Saturday, December 20, 2025

Anthony Naples: Scanners Album Assessment

For a dance music producer, Anthony Naples has all the time made albums with unusually broad attraction—the sort that even your coworker who went to a 4 Tet present as soon as may recognize. Every LP has some form of unifying theme or inspiration, like ’90s downtempo on Orbs, nighttime radio on Fog FM, or the stunning inclusion of dwell devices on Chameleon, an experiment in writing music, reasonably than producing it. Scanners stands out for its lack of context or backstory. Even the accompanying observe on Bandcamp merely says that it options “ten new songs.” The New York artist’s sixth album is his most simple but: ten new songs certainly, exploring a delicate and spacious tackle dance music with polished surfaces and simply the correct amount of melody. No experiments, no interludes, no left turns, but it really works from entrance to again almost in addition to any of his extra artsy data.

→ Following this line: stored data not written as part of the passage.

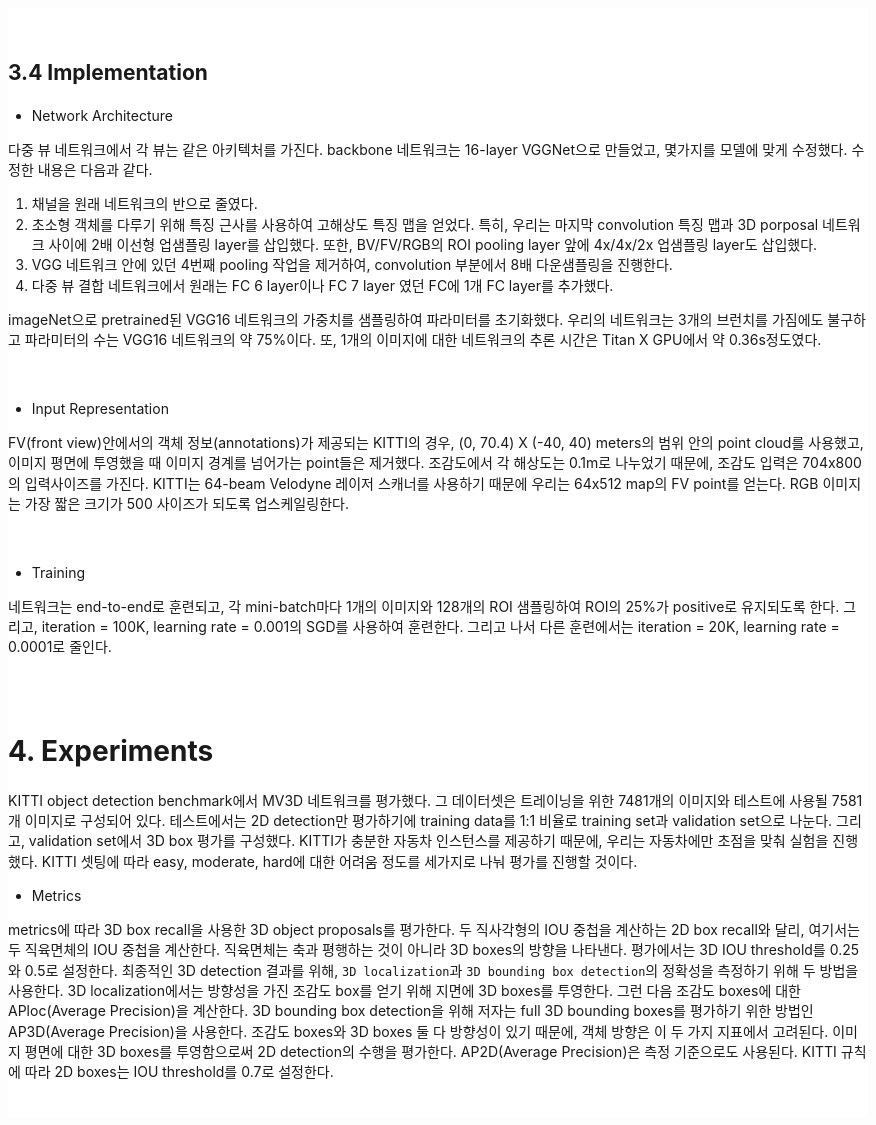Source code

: <br>

## 3.4 Implementation

* Network Architecture

다중 뷰 네트워크에서 각 뷰는 같은 아키텍처를 가진다. backbone 네트워크는 16-layer VGGNet으로 만들었고, 몇가지를 모델에 맞게 수정했다. 수정한 내용은 다음과 같다.

1. 채널을 원래 네트워크의 반으로 줄였다.
2. 초소형 객체를 다루기 위해 특징 근사를 사용하여 고해상도 특징 맵을 얻었다. 특히, 우리는 마지막 convolution 특징 맵과 3D porposal 네트워크 사이에 2배 이선형 업샘플링 layer를 삽입했다. 또한, BV/FV/RGB의 ROI pooling layer 앞에 4x/4x/2x 업샘플링 layer도 삽입했다.
3. VGG 네트워크 안에 있던 4번째 pooling 작업을 제거하여, convolution 부분에서 8배 다운샘플링을 진행한다.
4. 다중 뷰 결합 네트워크에서 원래는 FC 6 layer이나 FC 7 layer 였던 FC에 1개 FC layer를 추가했다.

imageNet으로 pretrained된 VGG16 네트워크의 가중치를 샘플링하여 파라미터를 초기화했다. 우리의 네트워크는 3개의 브런치를 가짐에도 불구하고 파라미터의 수는 VGG16 네트워크의 약 75%이다. 또, 1개의 이미지에 대한 네트워크의 추론 시간은 Titan X GPU에서 약 0.36s정도였다.

<br>

* Input Representation

FV(front view)안에서의 객체 정보(annotations)가 제공되는 KITTI의 경우, (0, 70.4) X (-40, 40) meters의 범위 안의 point cloud를 사용했고, 이미지 평면에 투영했을 때 이미지 경계를 넘어가는 point들은 제거했다. 조감도에서 각 해상도는 0.1m로 나누었기 때문에, 조감도 입력은 704x800의 입력사이즈를 가진다. KITTI는 64-beam Velodyne 레이저 스캐너를 사용하기 때문에 우리는 64x512 map의 FV point를 얻는다. RGB 이미지는 가장 짧은 크기가 500 사이즈가 되도록 업스케일링한다. 

<br>

* Training

네트워크는 end-to-end로 훈련되고, 각 mini-batch마다 1개의 이미지와 128개의 ROI 샘플링하여 ROI의 25%가 positive로 유지되도록 한다. 그리고, iteration = 100K, learning rate = 0.001의 SGD를 사용하여 훈련한다. 그리고 나서 다른 훈련에서는 iteration = 20K, learning rate = 0.0001로 줄인다.

<br>

# 4. Experiments

KITTI object detection benchmark에서 MV3D 네트워크를 평가했다. 그 데이터셋은 트레이닝을 위한 7481개의 이미지와 테스트에 사용될 7581개 이미지로 구성되어 있다. 테스트에서는 2D detection만 평가하기에 training data를 1:1 비율로 training set과 validation set으로 나눈다. 그리고, validation set에서 3D box 평가를 구성했다. KITTI가 충분한 자동차 인스턴스를 제공하기 때문에, 우리는 자동차에만 초점을 맞춰 실험을 진행했다. KITTI 셋팅에 따라 easy, moderate, hard에 대한 어려움 정도를 세가지로 나눠 평가를 진행할 것이다.

* Metrics

metrics에 따라 3D box recall을 사용한 3D object proposals를 평가한다. 두 직사각형의 IOU 중첩을 계산하는 2D box recall와 달리, 여기서는 두 직육면체의 IOU 중첩을 계산한다. 직육면체는 축과 평행하는 것이 아니라 3D boxes의 방향을 나타낸다. 평가에서는 3D IOU threshold를 0.25와 0.5로 설정한다. 최종적인 3D detection 결과를 위해, `3D localization`과 `3D bounding box detection`의 정확성을 측정하기 위해 두 방법을 사용한다. 3D localization에서는 방향성을 가진 조감도 box를 얻기 위해 지면에 3D boxes를 투영한다. 그런 다음 조감도 boxes에 대한 APloc(Average Precision)을 계산한다. 3D bounding box detection을 위해 저자는 full 3D bounding boxes를 평가하기 위한 방법인 AP3D(Average Precision)을 사용한다. 조감도 boxes와 3D boxes 둘 다 방향성이 있기 때문에, 객체 방향은 이 두 가지 지표에서 고려된다. 이미지 평면에 대한 3D boxes를 투영함으로써 2D detection의 수행을 평가한다. AP2D(Average Precision)은 측정 기준으로도 사용된다. KITTI 규칙에 따라 2D boxes는 IOU threshold를 0.7로 설정한다.

<br>
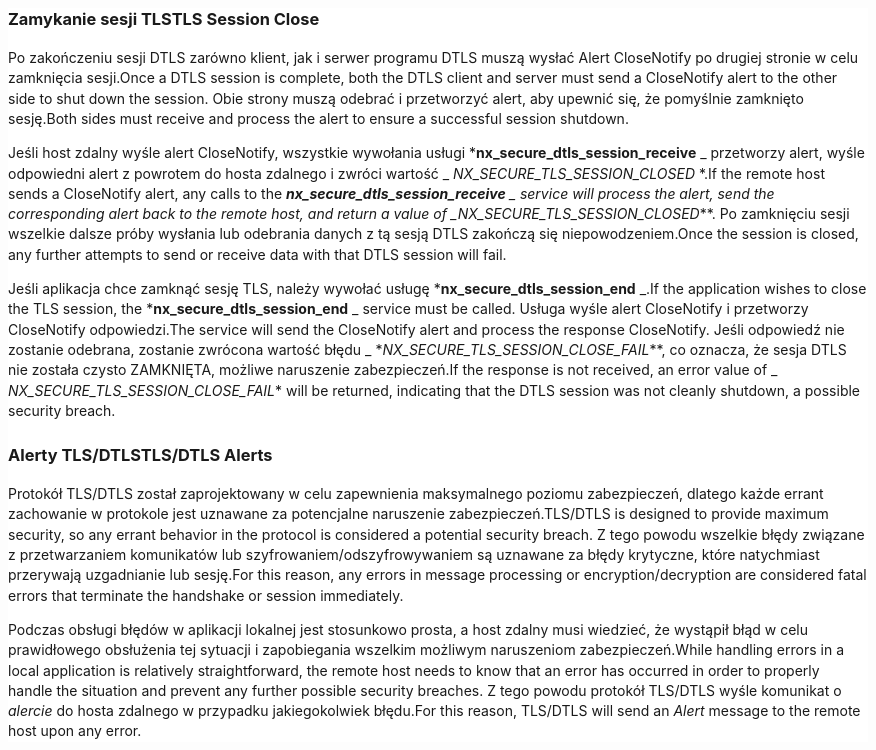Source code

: ### <a name="tls-session-close"></a><span data-ttu-id="e8120-295">Zamykanie sesji TLS</span><span class="sxs-lookup"><span data-stu-id="e8120-295">TLS Session Close</span></span>

<span data-ttu-id="e8120-296">Po zakończeniu sesji DTLS zarówno klient, jak i serwer programu DTLS muszą wysłać Alert CloseNotify po drugiej stronie w celu zamknięcia sesji.</span><span class="sxs-lookup"><span data-stu-id="e8120-296">Once a DTLS session is complete, both the DTLS client and server must send a CloseNotify alert to the other side to shut down the session.</span></span> <span data-ttu-id="e8120-297">Obie strony muszą odebrać i przetworzyć alert, aby upewnić się, że pomyślnie zamknięto sesję.</span><span class="sxs-lookup"><span data-stu-id="e8120-297">Both sides must receive and process the alert to ensure a successful session shutdown.</span></span>

<span data-ttu-id="e8120-298">Jeśli host zdalny wyśle alert CloseNotify, wszystkie wywołania usługi \***nx_secure_dtls_session_receive** _ przetworzy alert, wyśle odpowiedni alert z powrotem do hosta zdalnego i zwróci wartość _ *_NX_SECURE_TLS_SESSION_CLOSED_* \*.</span><span class="sxs-lookup"><span data-stu-id="e8120-298">If the remote host sends a CloseNotify alert, any calls to the ***nx_secure_dtls_session_receive** _ service will process the alert, send the corresponding alert back to the remote host, and return a value of _*_NX_SECURE_TLS_SESSION_CLOSED_\*\*.</span></span> <span data-ttu-id="e8120-299">Po zamknięciu sesji wszelkie dalsze próby wysłania lub odebrania danych z tą sesją DTLS zakończą się niepowodzeniem.</span><span class="sxs-lookup"><span data-stu-id="e8120-299">Once the session is closed, any further attempts to send or receive data with that DTLS session will fail.</span></span>

<span data-ttu-id="e8120-300">Jeśli aplikacja chce zamknąć sesję TLS, należy wywołać usługę \***nx_secure_dtls_session_end** _.</span><span class="sxs-lookup"><span data-stu-id="e8120-300">If the application wishes to close the TLS session, the \***nx_secure_dtls_session_end** _ service must be called.</span></span> <span data-ttu-id="e8120-301">Usługa wyśle alert CloseNotify i przetworzy CloseNotify odpowiedzi.</span><span class="sxs-lookup"><span data-stu-id="e8120-301">The service will send the CloseNotify alert and process the response CloseNotify.</span></span> <span data-ttu-id="e8120-302">Jeśli odpowiedź nie zostanie odebrana, zostanie zwrócona wartość błędu _ \*_NX_SECURE_TLS_SESSION_CLOSE_FAIL_\*\*, co oznacza, że sesja DTLS nie została czysto ZAMKNIĘTA, możliwe naruszenie zabezpieczeń.</span><span class="sxs-lookup"><span data-stu-id="e8120-302">If the response is not received, an error value of _ *_NX_SECURE_TLS_SESSION_CLOSE_FAIL_*\* will be returned, indicating that the DTLS session was not cleanly shutdown, a possible security breach.</span></span>

### <a name="tlsdtls-alerts"></a><span data-ttu-id="e8120-303">Alerty TLS/DTLS</span><span class="sxs-lookup"><span data-stu-id="e8120-303">TLS/DTLS Alerts</span></span>

<span data-ttu-id="e8120-304">Protokół TLS/DTLS został zaprojektowany w celu zapewnienia maksymalnego poziomu zabezpieczeń, dlatego każde errant zachowanie w protokole jest uznawane za potencjalne naruszenie zabezpieczeń.</span><span class="sxs-lookup"><span data-stu-id="e8120-304">TLS/DTLS is designed to provide maximum security, so any errant behavior in the protocol is considered a potential security breach.</span></span> <span data-ttu-id="e8120-305">Z tego powodu wszelkie błędy związane z przetwarzaniem komunikatów lub szyfrowaniem/odszyfrowywaniem są uznawane za błędy krytyczne, które natychmiast przerywają uzgadnianie lub sesję.</span><span class="sxs-lookup"><span data-stu-id="e8120-305">For this reason, any errors in message processing or encryption/decryption are considered fatal errors that terminate the handshake or session immediately.</span></span>

<span data-ttu-id="e8120-306">Podczas obsługi błędów w aplikacji lokalnej jest stosunkowo prosta, a host zdalny musi wiedzieć, że wystąpił błąd w celu prawidłowego obsłużenia tej sytuacji i zapobiegania wszelkim możliwym naruszeniom zabezpieczeń.</span><span class="sxs-lookup"><span data-stu-id="e8120-306">While handling errors in a local application is relatively straightforward, the remote host needs to know that an error has occurred in order to properly handle the situation and prevent any further possible security breaches.</span></span> <span data-ttu-id="e8120-307">Z tego powodu protokół TLS/DTLS wyśle komunikat o *alercie* do hosta zdalnego w przypadku jakiegokolwiek błędu.</span><span class="sxs-lookup"><span data-stu-id="e8120-307">For this reason, TLS/DTLS will send an *Alert* message to the remote host upon any error.</span></span>
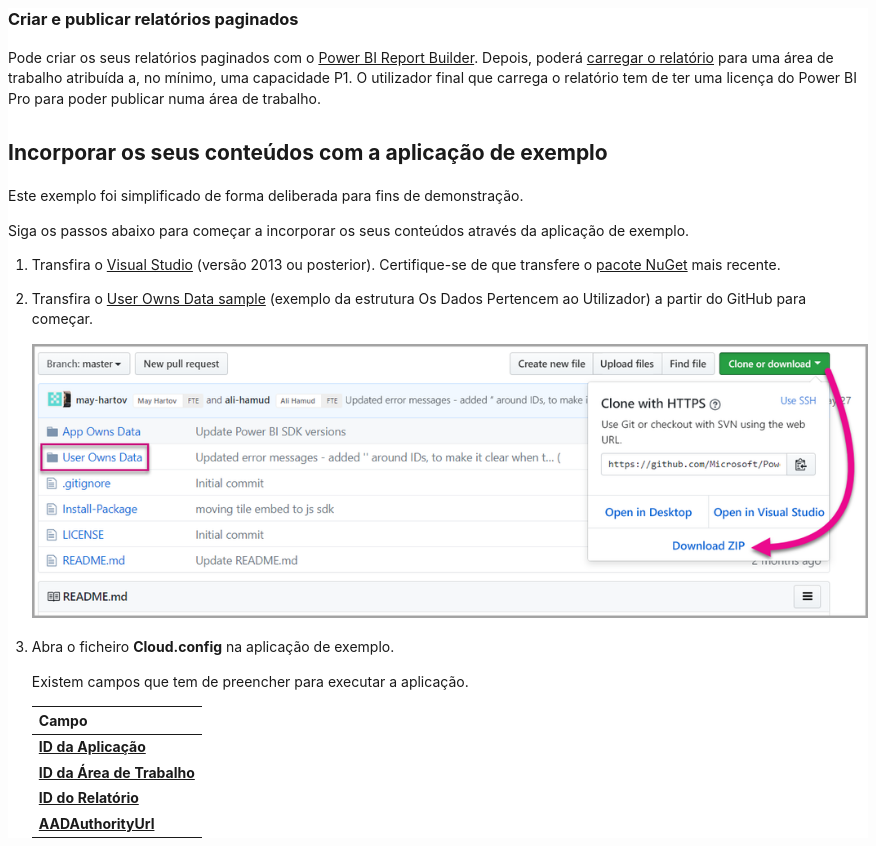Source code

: ### <a name="create-and-publish-your-paginated-reports"></a>Criar e publicar relatórios paginados

Pode criar os seus relatórios paginados com o [Power BI Report Builder](../../paginated-reports/paginated-reports-report-builder-power-bi.md#create-reports-in-power-bi-report-builder). Depois, poderá [carregar o relatório](../../paginated-reports/paginated-reports-quickstart-aw.md#upload-the-report-to-the-service) para uma área de trabalho atribuída a, no mínimo, uma capacidade P1. O utilizador final que carrega o relatório tem de ter uma licença do Power BI Pro para poder publicar numa área de trabalho.
   
## <a name="embed-your-content-by-using-the-sample-application"></a>Incorporar os seus conteúdos com a aplicação de exemplo

Este exemplo foi simplificado de forma deliberada para fins de demonstração.

Siga os passos abaixo para começar a incorporar os seus conteúdos através da aplicação de exemplo.

1. Transfira o [Visual Studio](https://www.visualstudio.com/) (versão 2013 ou posterior). Certifique-se de que transfere o [pacote NuGet](https://www.nuget.org/profiles/powerbi) mais recente.

2. Transfira o [User Owns Data sample](https://github.com/Microsoft/PowerBI-Developer-Samples) (exemplo da estrutura Os Dados Pertencem ao Utilizador) a partir do GitHub para começar.

    ![Exemplo de aplicação User Owns Data](media/embed-sample-for-your-organization/embed-sample-for-your-organization-026.png)

3. Abra o ficheiro **Cloud.config** na aplicação de exemplo.

    Existem campos que tem de preencher para executar a aplicação.

    | Campo |
    |--------------------|
    | **[ID da Aplicação](#application-id)** |
    | **[ID da Área de Trabalho](#workspace-id)** |
    | **[ID do Relatório](#report-id)** |
    | **[AADAuthorityUrl](#aadauthorityurl)** |

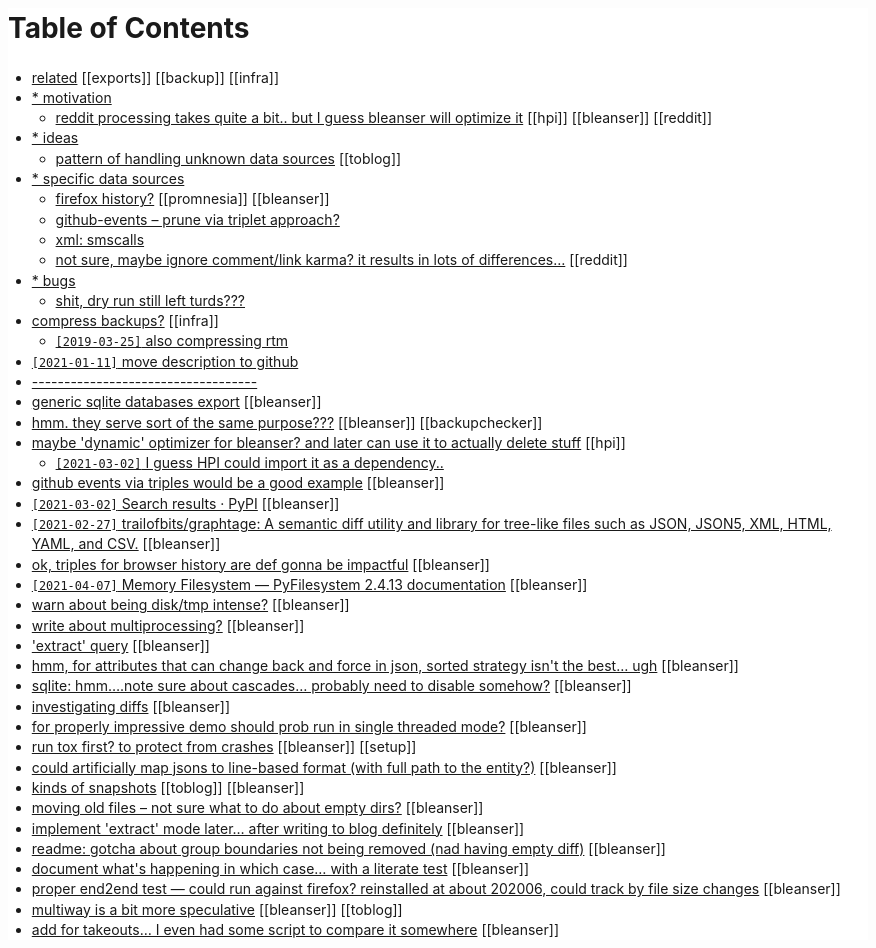 
# Table of Contents

-   [related](#rltd) [[exports]] [[backup]] [[infra]]
-   [\* motivation](#mtvtn) 
    -   [reddit processing takes quite a bit.. but I guess bleanser will optimize it](#rddtprcssngtksqtbtbtgssblnsrwllptmzt) [[hpi]] [[bleanser]] [[reddit]]
-   [\* ideas](#ds) 
    -   [pattern of handling unknown data sources](#pttrnfhndlngnknwndtsrcs) [[toblog]]
-   [\* specific data sources](#spcfcdtsrcs) 
    -   [firefox history?](#frfxhstry) [[promnesia]] [[bleanser]]
    -   [github-events &#x2013; prune via triplet approach?](#gthbvntsprnvtrpltpprch) 
    -   [xml: smscalls](#xmlsmsclls) 
    -   [not sure, maybe ignore comment/link karma? it results in lots of differences&#x2026;](#ntsrmybgnrcmmntlnkkrmtrsltsnltsfdffrncs) [[reddit]]
-   [\* bugs](#bgs) 
    -   [shit, dry run still left turds???](#shtdryrnstlllfttrds) 
-   [compress backups?](#cmprssbckps) [[infra]]
    -   [`[2019-03-25]` also compressing rtm](#lscmprssngrtm) 
-   [`[2021-01-11]` move description to github](#mvdscrptntgthb) 
-   [-----------------------------------](#3456_3534) 
-   [generic sqlite databases export](#gnrcsqltdtbssxprt) [[bleanser]]
-   [hmm. they serve sort of the same purpose???](#hmmthysrvsrtfthsmprps) [[bleanser]] [[backupchecker]]
-   [maybe 'dynamic' optimizer for bleanser? and later can use it to actually delete stuff](#mybdynmcptmzrfrblnsrndltrcnsttctllydltstff) [[hpi]]
    -   [`[2021-03-02]` I guess HPI could import it as a dependency..](#gsshpcldmprttsdpndncy) 
-   [github events via triples would be a good example](#gthbvntsvtrplswldbgdxmpl) [[bleanser]]
-   [`[2021-03-02]` Search results · PyPI](#spyprgsrchqprnysrchrsltspyp) [[bleanser]]
-   [`[2021-02-27]` trailofbits/graphtage: A semantic diff utility and library for tree-like files such as JSON, JSON5, XML, HTML, YAML, and CSV.](#sgthbcmtrlfbtsgrphtgtrlfbschsjsnjsnxmlhtmlymlndcsv) [[bleanser]]
-   [ok, triples for browser history are def gonna be impactful](#ktrplsfrbrwsrhstryrdfgnnbmpctfl) [[bleanser]]
-   [`[2021-04-07]` Memory Filesystem — PyFilesystem 2.4.13 documentation](#sdcspyflsystmrgnltstrfrncryflsystmpyflsystmdcmnttn) [[bleanser]]
-   [warn about being disk/tmp intense?](#wrnbtbngdsktmpntns) [[bleanser]]
-   [write about multiprocessing?](#wrtbtmltprcssng) [[bleanser]]
-   ['extract' query](#xtrctqry) [[bleanser]]
-   [hmm, for attributes that can change back and force in json, sorted strategy isn't the best&#x2026; ugh](#hmmfrttrbtsthtcnchngbckndcnjsnsrtdstrtgysntthbstgh) [[bleanser]]
-   [sqlite: hmm&#x2026;.note sure about cascades&#x2026; probably need to disable somehow?](#sqlthmmntsrbtcscdsprbblyndtdsblsmhw) [[bleanser]]
-   [investigating diffs](#nvstgtngdffs) [[bleanser]]
-   [for properly impressive demo should prob run in single threaded mode?](#frprprlymprssvdmshldprbrnnsnglthrddmd) [[bleanser]]
-   [run tox first? to protect from crashes](#rntxfrsttprtctfrmcrshs) [[bleanser]] [[setup]]
-   [could artificially map jsons to line-based format (with full path to the entity?)](#cldrtfcllympjsnstlnbsdfrmtwthfllpthtthntty) [[bleanser]]
-   [kinds of snapshots](#kndsfsnpshts) [[toblog]] [[bleanser]]
-   [moving old files &#x2013; not sure what to do about empty dirs?](#mvngldflsntsrwhttdbtmptydrs) [[bleanser]]
-   [implement 'extract' mode later&#x2026; after writing to blog definitely](#mplmntxtrctmdltrftrwrtngtblgdfntly) [[bleanser]]
-   [readme: gotcha about group boundaries not being removed (nad having empty diff)](#rdmgtchbtgrpbndrsntbngrmvdndhvngmptydff) [[bleanser]]
-   [document what's happening in which case&#x2026; with a literate test](#dcmntwhtshppnngnwhchcswthltrttst) [[bleanser]]
-   [proper end2end test &#x2014; could  run against firefox? reinstalled at about 202006, could track by file size changes](#prprndndtstcldrngnstfrfxrtlldtbtcldtrckbyflszchngs) [[bleanser]]
-   [multiway is a bit more speculative](#mltwysbtmrspcltv) [[bleanser]] [[toblog]]
-   [add for takeouts&#x2026; I even had some script to compare it somewhere](#ddfrtktsvnhdsmscrpttcmprtsmwhr) [[bleanser]]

It’s instructive that Naples makes use of the phrases “songs” reasonably than “tracks.” Scanners is uniform—every monitor has the identical construction and is available in at a median of round six minutes—however Naples approaches all of them with a songwriterly contact, as on the pumping “Evening.” On the floor, “Evening” is nearly tribal home, that almost all useful of subgenres, with a pots-and-pans drum sample that strikes horizontally like a crab scuttling throughout the sand. However there’s a lot extra happening beneath, together with a uneven melody that weaves round dramatic chord stabs, and a liberal software of results that makes the tracks really feel dwell. A texture is all the time altering, the filter envelope is all the time on the transfer. A sound not often stays the identical for various bars in Naples’ music.

Relating to sound, Scanners is one in every of Naples’ supplest data. The tracks really feel unusually roomy; the massive kick drums are EQ’d method down, in order that they principally occupy the bottom frequencies. That leaves the midrange open for squelchy acid-style basslines and clay-putty chords on “Ampere,” or fuzzed-out leads on “Mushy”—which lands someplace between trance and electroclash—or jaunty keyboards on the cutesy “Any person.” That one jogs my memory of previous tracks like “Mad Disrespect” or “Abrazo,” however with a newfound humorousness. There’s a stage of exaggeration in the best way the piano twinkles, stretches, and wobbles that jogs my memory of artists on the traditional minimal label Perlon (say, Markus Nikolai).

The hulking rhythm part, which is Scanners’ most trendy contact, betrays what is definitely a number of the most intricate materials in Naples’ discography. There’s an consideration to element and stylish sound design that feels very late ’00s—once more, Perlon. The opening title monitor sounds rather a lot like Huerco S.’s implausible 2024 mnml throwback LP underneath the alias Loidis—glossy and vaguely iridescent, with a sound that resembles nothing in the actual world but brings to thoughts snatches of luxurious. Assume a cocktail bar, or a darkish, neon-lit lounge, a portal to the dance music universe of the previous when cool, globally influential events occurred on Monday nights within the Meatpacking District as an alternative of warehouses in Maspeth and Ridgewood. From the quirky piano on “Any person” to the punchy, minimalist home of “Compact,” this music will both learn as timeless or retro, relying on how lengthy you’ve been within the sport. Both method, it hits.